▸ OBJECTIVE:
Edit the rows from the start through the line containing "ಭೂಮಿಯಲ್ಲಿರುವಾಗಲೇ", inclusive, by replacing "Transcribe" with "Write out" and leaving everything else unchanged. Return only those lines.

* * * *

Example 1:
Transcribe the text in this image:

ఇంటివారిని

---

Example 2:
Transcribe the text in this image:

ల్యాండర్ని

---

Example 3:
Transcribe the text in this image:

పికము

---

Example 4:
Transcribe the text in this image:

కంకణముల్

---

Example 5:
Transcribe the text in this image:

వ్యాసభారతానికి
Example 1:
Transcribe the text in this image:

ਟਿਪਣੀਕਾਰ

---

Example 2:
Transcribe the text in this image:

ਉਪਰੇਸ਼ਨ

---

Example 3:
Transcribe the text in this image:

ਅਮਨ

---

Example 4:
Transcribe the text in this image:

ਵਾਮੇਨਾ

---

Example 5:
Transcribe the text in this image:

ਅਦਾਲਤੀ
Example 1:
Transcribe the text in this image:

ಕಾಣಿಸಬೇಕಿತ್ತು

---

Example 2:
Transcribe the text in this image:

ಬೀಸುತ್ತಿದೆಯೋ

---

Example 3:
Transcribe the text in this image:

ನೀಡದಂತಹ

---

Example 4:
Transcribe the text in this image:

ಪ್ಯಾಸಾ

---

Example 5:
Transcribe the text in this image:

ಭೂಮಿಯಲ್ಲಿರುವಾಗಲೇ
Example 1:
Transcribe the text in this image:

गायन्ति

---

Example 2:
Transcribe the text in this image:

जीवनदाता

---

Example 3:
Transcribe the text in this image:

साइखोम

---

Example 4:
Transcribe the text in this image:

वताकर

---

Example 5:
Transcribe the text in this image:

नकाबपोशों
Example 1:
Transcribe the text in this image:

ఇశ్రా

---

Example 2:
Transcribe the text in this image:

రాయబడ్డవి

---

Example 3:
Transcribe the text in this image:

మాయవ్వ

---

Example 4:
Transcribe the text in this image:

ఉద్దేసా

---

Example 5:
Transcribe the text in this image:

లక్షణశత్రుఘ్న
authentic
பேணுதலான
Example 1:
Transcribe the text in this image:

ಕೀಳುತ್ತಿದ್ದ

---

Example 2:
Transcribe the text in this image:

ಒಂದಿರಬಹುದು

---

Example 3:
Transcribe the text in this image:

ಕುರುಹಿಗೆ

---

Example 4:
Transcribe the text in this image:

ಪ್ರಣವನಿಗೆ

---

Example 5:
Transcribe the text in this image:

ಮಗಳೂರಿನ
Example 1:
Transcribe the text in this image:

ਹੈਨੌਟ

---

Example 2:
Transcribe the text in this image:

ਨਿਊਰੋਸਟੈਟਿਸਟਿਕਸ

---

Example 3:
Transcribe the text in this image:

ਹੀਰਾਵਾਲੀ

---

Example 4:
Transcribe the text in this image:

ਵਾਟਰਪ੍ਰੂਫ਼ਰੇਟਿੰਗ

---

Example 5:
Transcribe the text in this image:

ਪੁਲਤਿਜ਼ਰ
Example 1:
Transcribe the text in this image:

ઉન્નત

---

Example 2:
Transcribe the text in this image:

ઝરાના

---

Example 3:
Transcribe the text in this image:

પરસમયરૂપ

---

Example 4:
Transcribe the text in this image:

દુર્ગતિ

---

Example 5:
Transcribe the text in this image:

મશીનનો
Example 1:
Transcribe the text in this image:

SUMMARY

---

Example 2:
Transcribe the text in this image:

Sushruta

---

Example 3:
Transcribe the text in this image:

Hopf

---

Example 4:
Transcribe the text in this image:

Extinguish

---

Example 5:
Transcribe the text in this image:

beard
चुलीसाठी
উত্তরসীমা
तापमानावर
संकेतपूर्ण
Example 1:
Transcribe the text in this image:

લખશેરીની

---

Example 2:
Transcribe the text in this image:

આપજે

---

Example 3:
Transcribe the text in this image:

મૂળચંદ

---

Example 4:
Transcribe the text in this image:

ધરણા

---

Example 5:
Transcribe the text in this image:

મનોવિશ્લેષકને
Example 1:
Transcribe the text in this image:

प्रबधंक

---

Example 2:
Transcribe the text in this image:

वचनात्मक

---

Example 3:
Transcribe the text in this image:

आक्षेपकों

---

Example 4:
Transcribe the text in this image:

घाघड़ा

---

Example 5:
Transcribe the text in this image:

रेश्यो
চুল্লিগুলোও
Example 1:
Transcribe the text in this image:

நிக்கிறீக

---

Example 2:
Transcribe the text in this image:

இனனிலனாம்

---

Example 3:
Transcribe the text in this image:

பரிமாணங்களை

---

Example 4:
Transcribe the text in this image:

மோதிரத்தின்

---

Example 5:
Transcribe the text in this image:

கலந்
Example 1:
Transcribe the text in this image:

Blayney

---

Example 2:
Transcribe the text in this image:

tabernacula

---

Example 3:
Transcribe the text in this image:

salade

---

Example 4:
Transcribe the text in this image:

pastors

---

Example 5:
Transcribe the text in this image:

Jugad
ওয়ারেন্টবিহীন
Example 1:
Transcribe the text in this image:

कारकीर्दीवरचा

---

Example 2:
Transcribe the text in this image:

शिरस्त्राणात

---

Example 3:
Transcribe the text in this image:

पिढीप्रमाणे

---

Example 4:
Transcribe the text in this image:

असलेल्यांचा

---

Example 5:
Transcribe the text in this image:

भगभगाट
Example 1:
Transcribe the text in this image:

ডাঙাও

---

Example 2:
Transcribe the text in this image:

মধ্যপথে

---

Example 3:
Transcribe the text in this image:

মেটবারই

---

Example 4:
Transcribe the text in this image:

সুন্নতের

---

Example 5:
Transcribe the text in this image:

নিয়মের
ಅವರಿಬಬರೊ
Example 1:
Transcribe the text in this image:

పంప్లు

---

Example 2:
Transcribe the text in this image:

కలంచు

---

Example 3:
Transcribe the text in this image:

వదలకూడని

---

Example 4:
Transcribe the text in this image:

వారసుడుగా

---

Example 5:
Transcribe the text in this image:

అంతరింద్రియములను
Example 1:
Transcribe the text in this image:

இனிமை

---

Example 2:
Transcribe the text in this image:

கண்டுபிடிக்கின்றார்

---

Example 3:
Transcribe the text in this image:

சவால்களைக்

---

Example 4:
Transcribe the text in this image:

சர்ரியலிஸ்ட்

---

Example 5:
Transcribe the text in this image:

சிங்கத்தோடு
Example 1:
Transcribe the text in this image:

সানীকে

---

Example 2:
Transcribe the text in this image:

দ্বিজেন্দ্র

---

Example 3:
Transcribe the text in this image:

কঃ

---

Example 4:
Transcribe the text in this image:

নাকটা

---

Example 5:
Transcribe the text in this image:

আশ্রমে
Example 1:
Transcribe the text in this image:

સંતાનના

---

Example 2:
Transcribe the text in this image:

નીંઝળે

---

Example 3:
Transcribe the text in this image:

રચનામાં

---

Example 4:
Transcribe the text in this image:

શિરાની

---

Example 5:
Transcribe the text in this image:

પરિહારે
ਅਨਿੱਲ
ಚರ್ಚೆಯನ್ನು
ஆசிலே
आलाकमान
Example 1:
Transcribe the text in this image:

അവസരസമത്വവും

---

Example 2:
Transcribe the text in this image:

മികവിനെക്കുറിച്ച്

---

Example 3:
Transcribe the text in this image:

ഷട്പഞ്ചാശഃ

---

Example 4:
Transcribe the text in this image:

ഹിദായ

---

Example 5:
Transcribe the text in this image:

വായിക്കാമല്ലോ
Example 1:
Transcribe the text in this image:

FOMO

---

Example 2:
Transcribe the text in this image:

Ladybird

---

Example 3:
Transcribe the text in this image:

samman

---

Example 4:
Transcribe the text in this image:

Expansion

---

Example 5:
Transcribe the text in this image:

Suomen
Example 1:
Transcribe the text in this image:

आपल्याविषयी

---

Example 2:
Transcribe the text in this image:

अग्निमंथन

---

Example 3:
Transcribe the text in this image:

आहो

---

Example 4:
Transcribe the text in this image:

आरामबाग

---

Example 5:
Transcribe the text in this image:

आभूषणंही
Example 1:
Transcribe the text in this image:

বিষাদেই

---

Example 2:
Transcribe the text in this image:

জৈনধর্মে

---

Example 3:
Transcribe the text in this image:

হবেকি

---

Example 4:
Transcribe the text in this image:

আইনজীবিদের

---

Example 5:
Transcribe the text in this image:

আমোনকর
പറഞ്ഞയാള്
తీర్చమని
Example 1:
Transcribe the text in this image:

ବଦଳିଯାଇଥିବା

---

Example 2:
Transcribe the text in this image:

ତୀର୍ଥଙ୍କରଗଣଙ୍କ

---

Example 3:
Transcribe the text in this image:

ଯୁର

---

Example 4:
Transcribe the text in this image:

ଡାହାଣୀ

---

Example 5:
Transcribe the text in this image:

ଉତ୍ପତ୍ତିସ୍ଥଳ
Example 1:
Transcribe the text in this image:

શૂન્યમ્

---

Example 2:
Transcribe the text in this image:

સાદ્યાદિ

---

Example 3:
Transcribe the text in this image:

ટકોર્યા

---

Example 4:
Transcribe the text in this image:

* * * *

▸ ANSWER IN FULL:
Example 1:
Write out the text in this image:

ఇంటివారిని

---

Example 2:
Write out the text in this image:

ల్యాండర్ని

---

Example 3:
Write out the text in this image:

పికము

---

Example 4:
Write out the text in this image:

కంకణముల్

---

Example 5:
Write out the text in this image:

వ్యాసభారతానికి
Example 1:
Write out the text in this image:

ਟਿਪਣੀਕਾਰ

---

Example 2:
Write out the text in this image:

ਉਪਰੇਸ਼ਨ

---

Example 3:
Write out the text in this image:

ਅਮਨ

---

Example 4:
Write out the text in this image:

ਵਾਮੇਨਾ

---

Example 5:
Write out the text in this image:

ਅਦਾਲਤੀ
Example 1:
Write out the text in this image:

ಕಾಣಿಸಬೇಕಿತ್ತು

---

Example 2:
Write out the text in this image:

ಬೀಸುತ್ತಿದೆಯೋ

---

Example 3:
Write out the text in this image:

ನೀಡದಂತಹ

---

Example 4:
Write out the text in this image:

ಪ್ಯಾಸಾ

---

Example 5:
Write out the text in this image:

ಭೂಮಿಯಲ್ಲಿರುವಾಗಲೇ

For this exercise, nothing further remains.